Perspectives - Sharon part pour Washington avec son «plan Gaza»
Jérusalem — Contesté, voire insulté dans son propre camp, en chute libre dans les sondages en raison d'une possible inculpation dans une affaire de pots-de-vin, Ariel Sharon, loin de se laisser abattre, fidèle à son image, a choisi l'attaque. Il a quitté Israël cette nuit à destination de Washington pour un rendez-vous capital avec George W. Bush à la Maison-Blanche. Objectif: arracher un engagement du président américain à soutenir son plan de séparation unilatéral d'avec les Palestiniens.
Il table sur cet engagement pour remporter le référendum à haut risque qu'il a décidé d'organiser dès la fin avril sur ce plan auprès des 200 000 membres du Likoud, son parti, où pour beaucoup, il n'est plus le «roi Arik».Son plan iconoclaste, prévoyant l'évacuation de la bande de Gaza où quelque 7000 colons israéliens vivent depuis plusieurs générations, est en effet ressenti à droite comme une «trahison». Plusieurs de ses ministres grondent ouvertement contre ce plan, mais aucun, jusqu'ici, n'a osé publiquement brandir l'étendard de la rébellion au sein du Likoud.
Sharon arrive à Washington dans un contexte on ne peut plus difficile. Aux prises avec une sérieuse dégradation de la situation en Irak, le président Bush a d'autres chats à fouetter que de toucher au brûlot du conflit israélo-palestinien toujours dans l'impasse.
La «feuille de route», le dernier plan de paix international lancé en grande pompe par le président Bush, en juin 2003, à Aqaba (Jordanie), aux côtés de Sharon et de son homologue palestinien d'alors, Mahmoud Abbas, est restée lettre morte pour cause d'attentats suicide et de raids israéliens meurtriers.

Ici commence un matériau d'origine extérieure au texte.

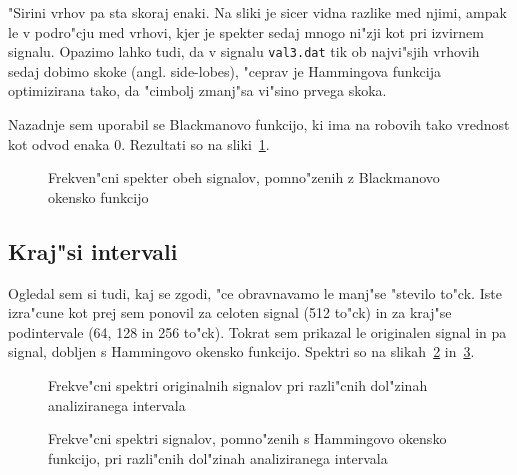 \documentclass[a4paper,10pt]{article}
\begin{document}
"Sirini vrhov pa sta skoraj enaki. Na sliki je sicer vidna razlike med njimi, ampak le v podro"cju med vrhovi, kjer je spekter sedaj mnogo ni"zji kot pri izvirnem signalu. Opazimo lahko tudi, da v signalu \texttt{val3.dat} tik ob najvi"sjih vrhovih sedaj dobimo skoke (angl. side-lobes), "ceprav je Hammingova funkcija optimizirana tako, da "cimbolj zmanj"sa vi"sino prvega skoka. 

Nazadnje sem uporabil se Blackmanovo funkcijo, ki ima na robovih tako vrednost kot odvod enaka 0. Rezultati so na sliki~\ref{fig:val-black}. 

\begin{figure}[h]
 
\caption{Frekven"cni spekter obeh signalov, pomno"zenih z Blackmanovo okensko funkcijo}
\label{fig:val-black}
\end{figure}

\cleardoublepage
\subsection{Kraj"si intervali}

Ogledal sem si tudi, kaj se zgodi, "ce obravnavamo le manj"se "stevilo to"ck. Iste izra"cune kot prej sem ponovil za celoten signal (512 to"ck) in za kraj"se podintervale (64, 128 in 256 to"ck). Tokrat sem prikazal le originalen signal in pa signal, dobljen s Hammingovo okensko funkcijo. Spektri so na slikah~\ref{fig:val-dolzina} in~\ref{fig:val-dolzina-hamm}. 

\begin{figure}[h]
 \subfigure[$M = 64$]{} 
 \subfigure[$M = 128$]{}
 \subfigure[$M = 256$]{}
 \subfigure[$M = 512$]{}
\caption{Frekve"cni spektri originalnih signalov pri razli"cnih dol"zinah analiziranega intervala}
\label{fig:val-dolzina}
\end{figure}

\begin{figure}[h]
 \subfigure[$M = 64$]{} 
 \subfigure[$M = 128$]{}
 \subfigure[$M = 256$]{}
 \subfigure[$M = 512$]{}
\caption{Frekve"cni spektri signalov, pomno"zenih s Hammingovo okensko funkcijo, pri razli"cnih dol"zinah analiziranega intervala}
\label{fig:val-dolzina-hamm}
\end{figure}
\end{document}
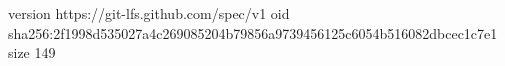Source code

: version https://git-lfs.github.com/spec/v1
oid sha256:2f1998d535027a4c269085204b79856a9739456125c6054b516082dbcec1c7e1
size 149
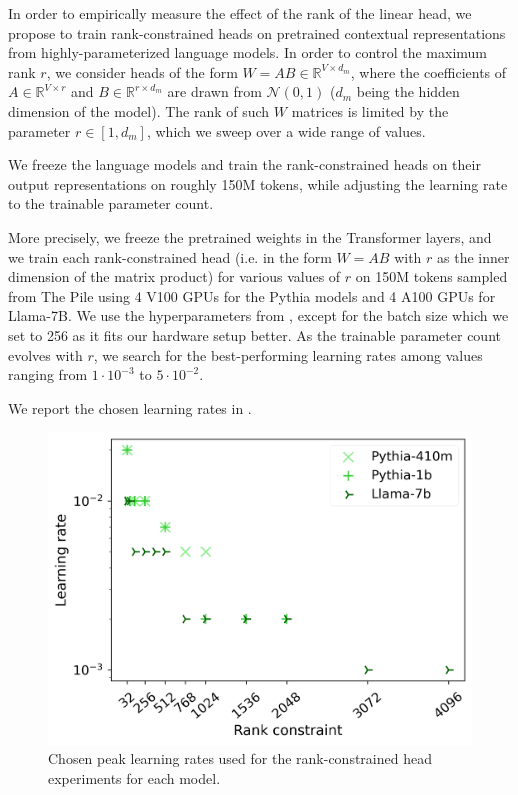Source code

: In order to empirically measure the effect of the rank of the linear head, we propose to train rank-constrained heads on pretrained contextual representations from highly-parameterized language models. In order to control the maximum rank $r$, we consider heads of the form $W = AB \in \mathbb{R}^{V \times d_m}$, where the coefficients of $A \in \mathbb{R}^{V \times r}$ and $B \in \mathbb{R}^{r \times d_m}$ are drawn from $\mathcal{N}(0, 1)$ ($d_m$ being the hidden dimension of the model). The rank of such $W$ matrices is limited by the parameter $r \in [1, d_m]$, which we sweep over a wide range of values.

We freeze the language models and train the rank-constrained heads on their output representations on roughly 150M tokens, while adjusting the learning rate to the trainable parameter count.

More precisely, we freeze the pretrained weights in the Transformer layers, and we train each rank-constrained head (i.e. in the form $W=AB$ with $r$ as the inner dimension of the matrix product) for various values of $r$ on 150M tokens sampled from The Pile using 4 V100 GPUs for the Pythia models and 4 A100 GPUs for Llama-7B. We use the hyperparameters from \citet{biderman2023pythia}, except for the batch size which we set to 256 as it fits our hardware setup better. As the trainable parameter count evolves with $r$, we search for the best-performing learning rates among values ranging from $1\cdot 10^{-3}$ to $5\cdot 10^{-2}$.

We report the chosen learning rates in .

\begin{figure}[h]
\centering
    \includegraphics[width=0.45\linewidth]{sources/part_1/softmax_bottleneck/imgs/lr_final.png}
    \caption{Chosen peak learning rates used for the rank-constrained head experiments for each model.}
    \label{fig:lr_choices}
\end{figure}


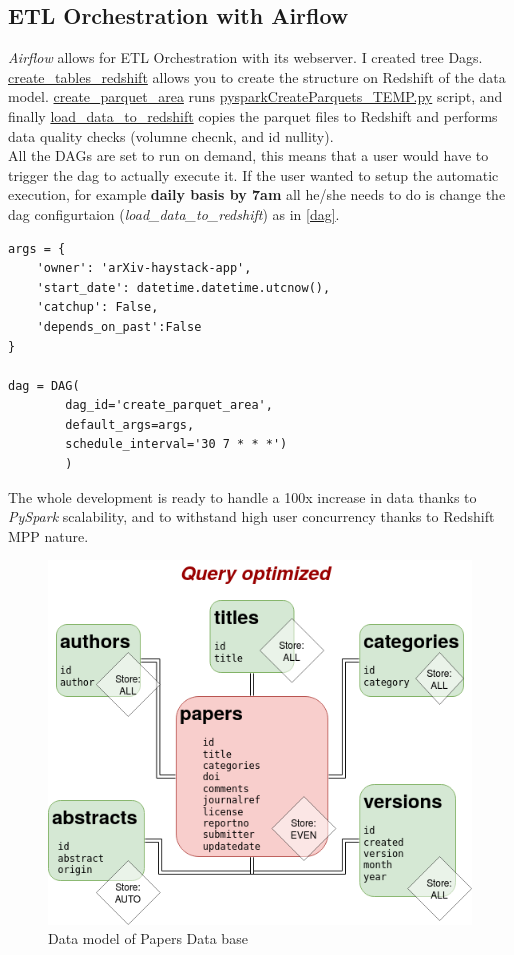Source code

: \subsection{ETL Orchestration with Airflow}
\emph{Airflow} allows for ETL Orchestration with its webserver. I created tree Dags.  \href{https://github.com/gariciodaro/arXiv-haystack-app/blob/master/back_end/dags/createRedShiftDB.py}{create\_tables\_redshift} allows you to create the structure on Redshift of the data model. \href{https://github.com/gariciodaro/arXiv-haystack-app/blob/master/back_end/dags/sparkPreProcess.py}{create\_parquet\_area} runs \href{https://github.com/gariciodaro/arXiv-haystack-app/blob/master/back_end/scripts/pysparkCreateParquets_TEMP.py}{pysparkCreateParquets\_TEMP.py} script, and finally \href{https://github.com/gariciodaro/arXiv-haystack-app/blob/master/back_end/dags/RedShiftDataModel.py}{load\_data\_to\_redshift} copies the parquet files to Redshift and performs data quality checks (volumne checnk, and id nullity).\\

All the DAGs are set to run on demand, this means that a user would have to trigger the dag to actually execute it. If the user wanted to setup the automatic execution, for example \textbf{daily basis by 7am} all he/she needs to do is change the dag configurtaion (\emph{load\_data\_to\_redshift}) as in \ref{dag}.

\begin{mdframed}[backgroundcolor=light-gray, roundcorner=10pt,leftmargin=1, rightmargin=1, innerleftmargin=15, innertopmargin=15,innerbottommargin=15, outerlinewidth=1, linecolor=light-gray]
\begin{lstlisting}[caption={Dag configuration },label={dag}]  
args = {
    'owner': 'arXiv-haystack-app',
    'start_date': datetime.datetime.utcnow(),
    'catchup': False,
    'depends_on_past':False
}

dag = DAG(
        dag_id='create_parquet_area',
        default_args=args,
        schedule_interval='30 7 * * *')
        )
\end{lstlisting}
\end{mdframed} 

The whole development is ready to handle a 100x increase in data thanks to \emph{PySpark} scalability, and to withstand high user concurrency thanks to Redshift MPP nature.


\begin{figure}[h!]
\centering
\includegraphics[width=0.4\linewidth]{images/star_schema}
\caption{Data model of Papers Data base}
\label{fig:star_schema}
\end{figure}

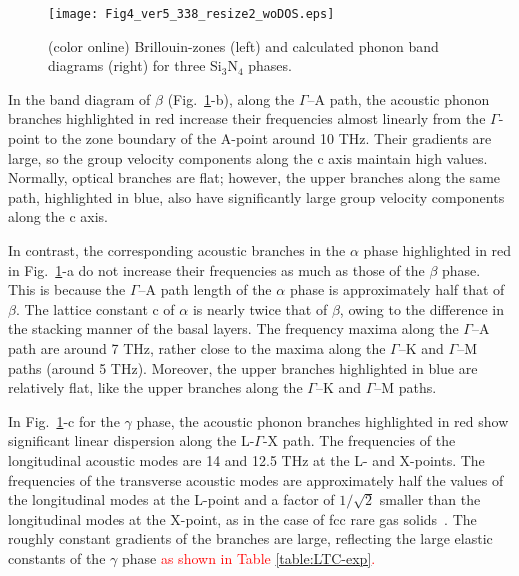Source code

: \documentclass[twocolumn,amsmath,amssymb,a4paper,prb,superscriptaddress,floatfix]{revtex4-1}
\begin{document}
\begin{figure}[ht]
 \begin{center}
  \texttt{[image: Fig4\_ver5\_338\_resize2\_woDOS.eps]}
  \caption{(color online) Brillouin-zones (left) and calculated phonon band diagrams (right) for three Si$_3$N$_4$ phases.
  \label{fig:Fig4_ver5_338} }
 \end{center}
\end{figure}

In the band diagram of $\beta$ (Fig.~\ref{fig:Fig4_ver5_338}-b), along
the $\Gamma$--A path, the acoustic phonon branches highlighted in red
increase their frequencies almost linearly from the $\Gamma$-point to
the zone boundary of the A-point around 10 THz. Their gradients are
large, so the group velocity components along the c axis maintain high
values. Normally, optical branches are flat; however, the upper branches
along the same path, highlighted in blue, also have significantly large
group velocity components along the c axis.

In contrast, the corresponding acoustic branches in the $\alpha$ phase
highlighted in red in Fig.~\ref{fig:Fig4_ver5_338}-a do not increase
their frequencies as much as those of the $\beta$ phase. This is because
the $\Gamma$--A path length of the $\alpha$ phase is approximately half
that of $\beta$. The lattice constant c of $\alpha$ is nearly twice that
of $\beta$, owing to the difference in the stacking manner of the basal
layers. The frequency maxima along the $\Gamma$--A path are around 7 THz,
rather close to the maxima along the $\Gamma$--K and $\Gamma$--M paths
(around 5 THz). Moreover, the upper branches highlighted in blue are
relatively flat, like the upper branches along the $\Gamma$--K and
$\Gamma$--M paths.


In Fig.~\ref{fig:Fig4_ver5_338}-c for the $\gamma$ phase, the acoustic phonon branches
highlighted in red show significant linear dispersion along the
L-$\Gamma$-X path. The frequencies of the longitudinal acoustic modes
are 14 and 12.5 THz at the L- and X-points. The frequencies of the
transverse acoustic modes are approximately half the values of the
longitudinal modes at the L-point and a factor of $1/\sqrt{2}$ smaller
than the longitudinal modes at the X-point, as in the case of fcc rare
gas solids~\cite{dove-p30}. The roughly constant gradients of the branches are large,
reflecting the large elastic constants of the $\gamma$ phase
\textcolor{red}{as shown in Table \ref{table:LTC-exp}.} 
%
\end{document}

Le dernier en date, qui a coûté la vie à cheikh Ahmad Yassine, le chef spirituel et fondateur du mouvement islamiste Hamas, a rapproché Israël des «portes de l'enfer», à en juger par les déclarations des dirigeants islamistes qui ont juré de venger sa mort par des attaques sans précédent. Depuis la liquidation de cheikh Yassine, les territoires palestiniens sont bouclés et Israël est sur le qui-vive.
Le dixième rendez-vous Sharon-Bush aura lieu demain matin à la Maison-Blanche. Une importante délégation israélienne l'a précédé pour mettre la dernière main aux préparatifs de la rencontre. Aujourd'hui, Sharon aura un ultime entretien avec Condoleezza Rice, la conseillère du président américain pour la sécurité nationale. Israël, conscient du contexte difficile de la rencontre et très attentif aux conséquences néfastes que pourrait avoir pour lui et l'ensemble de la région une déconfiture américaine en Irak, veut convaincre son puissant allié que son plan de séparation unilatérale ne scelle pas définitivement le sort de la «feuille de route». Ce plan, selon Sharon, représente au contraire «un pas historique» susceptible de remettre le processus de paix sur les rails.

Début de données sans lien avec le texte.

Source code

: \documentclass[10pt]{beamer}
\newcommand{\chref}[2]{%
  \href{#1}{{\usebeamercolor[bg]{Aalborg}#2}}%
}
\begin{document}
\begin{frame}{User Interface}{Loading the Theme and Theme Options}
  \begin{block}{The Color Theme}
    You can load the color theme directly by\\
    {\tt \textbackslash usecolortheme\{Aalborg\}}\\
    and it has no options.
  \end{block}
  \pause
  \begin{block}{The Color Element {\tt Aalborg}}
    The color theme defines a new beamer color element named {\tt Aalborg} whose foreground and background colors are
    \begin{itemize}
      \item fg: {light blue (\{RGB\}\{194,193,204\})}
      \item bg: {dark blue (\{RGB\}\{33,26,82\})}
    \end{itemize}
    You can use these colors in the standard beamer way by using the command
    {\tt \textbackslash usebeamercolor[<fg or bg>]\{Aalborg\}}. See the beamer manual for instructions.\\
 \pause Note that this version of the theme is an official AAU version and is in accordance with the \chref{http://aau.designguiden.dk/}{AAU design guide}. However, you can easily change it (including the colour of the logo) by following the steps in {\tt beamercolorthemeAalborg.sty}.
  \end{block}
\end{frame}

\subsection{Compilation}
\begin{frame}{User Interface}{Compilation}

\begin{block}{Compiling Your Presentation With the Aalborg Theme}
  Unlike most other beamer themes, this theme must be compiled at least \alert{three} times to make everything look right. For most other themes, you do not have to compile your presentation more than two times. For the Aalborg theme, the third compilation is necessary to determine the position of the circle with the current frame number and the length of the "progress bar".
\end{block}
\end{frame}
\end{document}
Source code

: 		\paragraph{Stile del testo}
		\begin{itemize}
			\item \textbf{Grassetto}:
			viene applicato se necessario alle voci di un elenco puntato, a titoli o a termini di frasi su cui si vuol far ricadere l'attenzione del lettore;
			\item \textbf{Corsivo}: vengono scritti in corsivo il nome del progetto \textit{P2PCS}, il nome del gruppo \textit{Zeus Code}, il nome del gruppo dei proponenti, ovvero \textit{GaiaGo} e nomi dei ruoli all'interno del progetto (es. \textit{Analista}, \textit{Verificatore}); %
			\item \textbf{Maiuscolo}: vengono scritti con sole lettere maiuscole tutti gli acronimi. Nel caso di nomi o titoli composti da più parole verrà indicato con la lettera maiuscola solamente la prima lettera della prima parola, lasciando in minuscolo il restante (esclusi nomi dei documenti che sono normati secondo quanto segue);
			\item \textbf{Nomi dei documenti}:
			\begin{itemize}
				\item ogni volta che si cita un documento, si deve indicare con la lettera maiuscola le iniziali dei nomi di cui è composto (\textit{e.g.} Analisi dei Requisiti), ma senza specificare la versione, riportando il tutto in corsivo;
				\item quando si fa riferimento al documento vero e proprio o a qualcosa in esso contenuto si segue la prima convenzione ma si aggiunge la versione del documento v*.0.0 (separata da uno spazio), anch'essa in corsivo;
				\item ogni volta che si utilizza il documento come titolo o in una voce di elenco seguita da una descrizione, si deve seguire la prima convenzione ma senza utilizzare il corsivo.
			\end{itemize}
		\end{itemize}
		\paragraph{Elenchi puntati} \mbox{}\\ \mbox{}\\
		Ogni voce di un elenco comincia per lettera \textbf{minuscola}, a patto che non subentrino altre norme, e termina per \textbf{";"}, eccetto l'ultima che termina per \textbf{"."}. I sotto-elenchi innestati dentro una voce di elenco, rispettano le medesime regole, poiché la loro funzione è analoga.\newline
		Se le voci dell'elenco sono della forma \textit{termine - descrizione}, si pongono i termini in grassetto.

À en juger par l'accueil chaleureux et démonstratif que, selon la radio israélienne, le président Bush s'apprête à réserver à Sharon, il semble que les efforts ont payé. Bush donnera son appui au plan Sharon, occasion d'un «changement historique» pour la région.
Sharon entend revenir avec de quoi faire taire ses opposants. Un engagement américain à soutenir son plan de séparation qui prévoit, notamment, l'évacuation de la bande de Gaza, celle de quelques colonies isolées du nord de la Cisjordanie, un redéploiement des troupes israéliennes sur le tracé controversé de la barrière de séparation construite en Cisjordanie et qui englobe les quatre grands blocs de colonies juives de Cisjordanie, dont celui de Maalei Edoumim, au sud-est de Jérusalem, sur la route de Jéricho. C'est d'ailleurs à Maalei Edoumim, une véritable ville de 20 000 habitants surgie du désert, que Sharon a fêté hier soir la Mimouna, la fin de la semaine pascale juive, avant d'embarquer pour Washington.
Dimanche, Ariel Sharon, s'était rendu chez le président israélien Moshe Katzav. Il s'est déclaré convaincu que son plan de séparation était «bon pour la sécurité d'Israël et permettrait, une fois le pays libéré de pressions superflues, un essor de l'économie israélienne et l'ouverture d'une perspective pour le processus de paix».
Le référendum au Likoud sur son plan était prévu pour le mois de mai. Sharon, décidé à prendre ses opposants de vitesse, l'a fixé au 29 avril. S'il est plébiscité par sa base, il entend exploiter sa victoire en soumettant, dès le 2 mai, son plan à l'approbation du gouvernement et, le lendemain, à celle du Parlement.